As MP behavior models mature, querying is employed for testing for the presence or absence of model properties of interest. A simple use of queries is to annotate traces containing event combinations of interest. Other uses of queries include checking assertions about the presence or absence of a given property up to the scope the given model was run for (e.g., property X holds in every trace up to scope 3).
Event attributes to support quantitative reasoning.

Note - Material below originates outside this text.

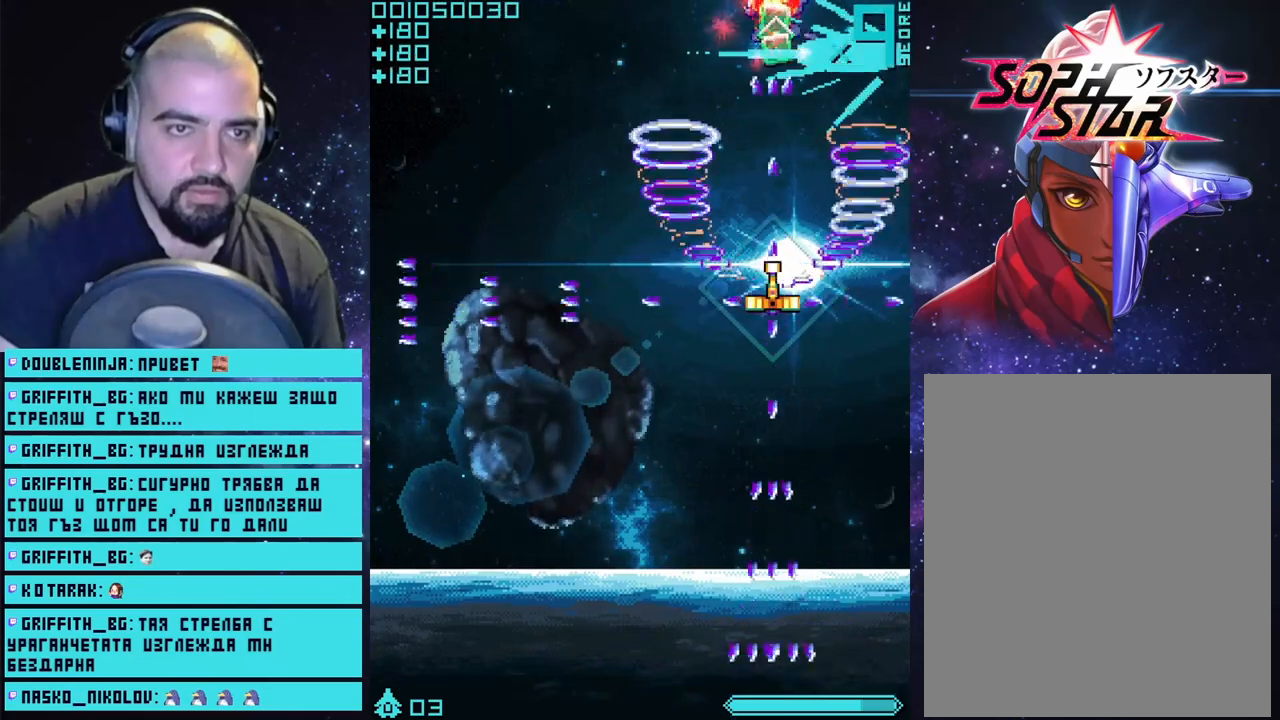
{"buttons": ["CROSS"], "left_stick": "center", "right_stick": "center", "events": [[250, "left_stick", "center"]]}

MP supports computations for quantities associated with events such as time, risk, cost, power, and other quantitative resources. Events can be assigned probabilities of occurrence to support computation of conditional probabilities and whole trace probabilities. Reports, tables, and charts support the summary of properties of interest at both the local event trace level and the global (across all traces) level. The advantage of basing quantitative analyses on MP event traces is that the analysis results are based on the scope-complete set of event traces rather than on a smaller subset of event traces (more possible behaviors are accounted for).
Simple event grammar.
MP consists of a simple event grammar with two basic relations: precedence (to establish event ordering) and inclusion (to establish event hierarchy). From there, events are structured into alternative, optional and iterating branches to describe the behavior, similar to other executable modeling formalisms. Unlike other formalisms, MP provides for the exhaustive generation, visualization, and querying of event traces from the event grammar rules and interaction constraints up to the specified scope. This exhaustive set often contains seeds of unwanted behavior that can be discovered and weeded out of the design before they become entrenched in the implementation.